Farhad Hakimzadeh, an Iranian academic who has pleaded guilty to stealing pages from early printed books in the British Library and the Bodleian Library, is being sentenced today in London. The British Library has discovered about 150 books that were likely damaged by Hakimzadeh between 1998 and 2005, primarily works from the 16th, 17th, and 18th centuries, and not all the missing pages have been recovered. The whole thing is quite shocking, not only because Hakimzadeh should have known better, but because he was committing the thefts in a very public place full of other readers, librarians, security staff, and CCTV, and he got away with it for so long. I’m not sure how much the security has changed at the BL since 2005, but from my near daily reading there over the last two months I can guarantee that to pull off this type of theft you would have to be extremely motivated and plan quite carefully (in addition to being a complete ass, of course.) Hopefully he’ll get slammed in the sentencing and in the civil case, as well.
I just received an email about an upcoming BBC program and an associated presentation at the British Library. It looks pretty interesting, and it would be great if the show aired in the States at some point.
Johann Gutenberg’s printing press, which brought about the dawn of mass communication is of barely equalled significance in the development of human culture. His achievement reached its pinnacle with the printing of the Gutenberg Bible in 1455.
A new documentary The Machine That Made Us, presented by Stephen Fry, is screened on BBC4 in Spring 2008 [April 14 at 9pm, according to the email], and excerpts will feature in tonights event. For the programme, and in order to unravel mysteries of Gutenberg’s technique, a team of experts built a unique copy of his press: watch it action at the event, alongside discussion of the remarkable story behind its invention.

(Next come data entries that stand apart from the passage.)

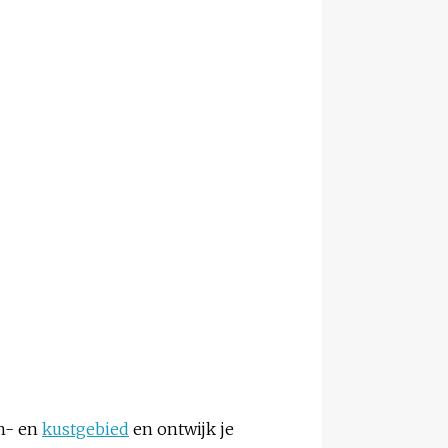
jn- en
kustgebied
en ontwijk je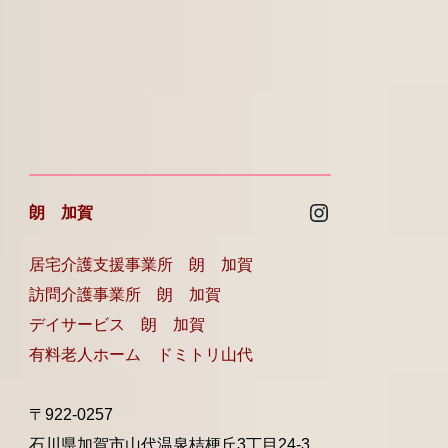
Instagram
朗 加賀
居宅介護支援事業所 朗 加賀
訪問介護事業所 朗 加賀
デイサービス 朗 加賀
有料老人ホーム ドミトリ山代
〒922-0257
石川県加賀市山代温泉桔梗丘3丁目24-3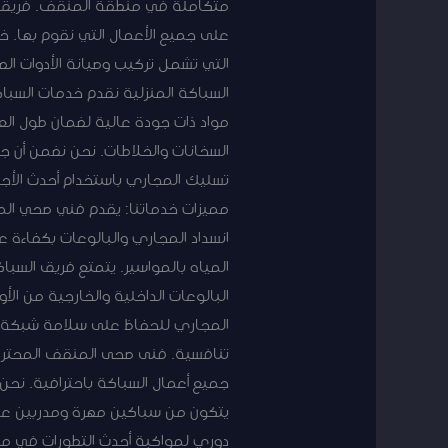
على جميع الأعمال التي نقوم بها.
التي تشمل تركيب وصيانة الأدوات ال
السباكة المنزلية نقدم خدمات السباك
مواد ذات جودة عالية لضمان طول الع
السخانات والخلاطات. نحن نضمن أن ج
تسليك المجاري باستخدام أحدث الأج
مميزات خدماتنا: يقدم فني صحي الم
انسداد المجاري والبالوعات بكفاءة
المياه بالمواسير. يتمتع فريق السب
البالوعات الداخلية والخارجية من ال
المجاري للحفاظ على سلامة شبكة ا
تنافسية. فنى صحى المنقف المحترف
جميع أعمال السباكة باحترافية. نح
يتكون من سباكين مهرة ومدربين على
دوري لمواكبة أحدث التطورات في مجا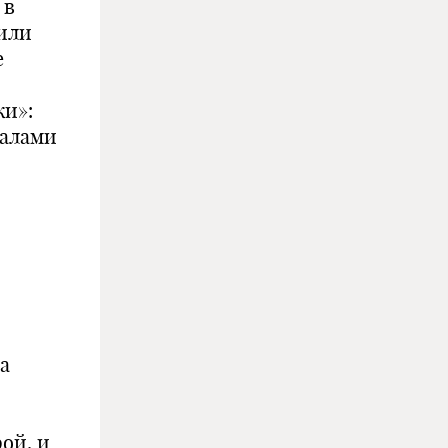
 в
 или
е
ки»:
иалами
о
а
рой, и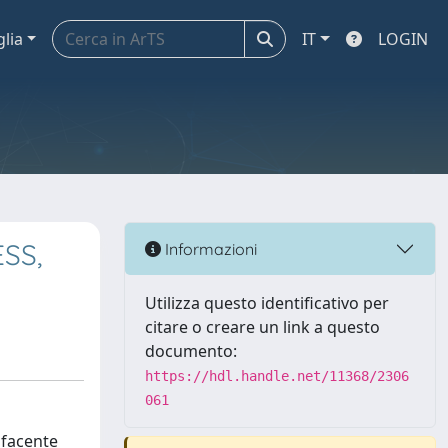
glia
IT
LOGIN
ESS,
Informazioni
Utilizza questo identificativo per
citare o creare un link a questo
documento:
https://hdl.handle.net/11368/2306
061
, facente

Speakers include Alan May (printing expert and press builder), Martin Andrews (University of Reading) and Patrick McGrady (Wavelength Films).
Event time: 18.30 – 20.00 Location: Conference Centre, British Library Price: £6 (concessions £4)
I’m wondering how they went about reconstructing the Gutenberg Press, as so little is known about it. Hopefully the historical debates about its creation and construction will feature in the show.
I also got a laugh out of the whole thing when one of my Gmail sponsored adds popped up with a promise to help me “find a Gutenberg printing press.” See, you don’t need to build one, silly researchers.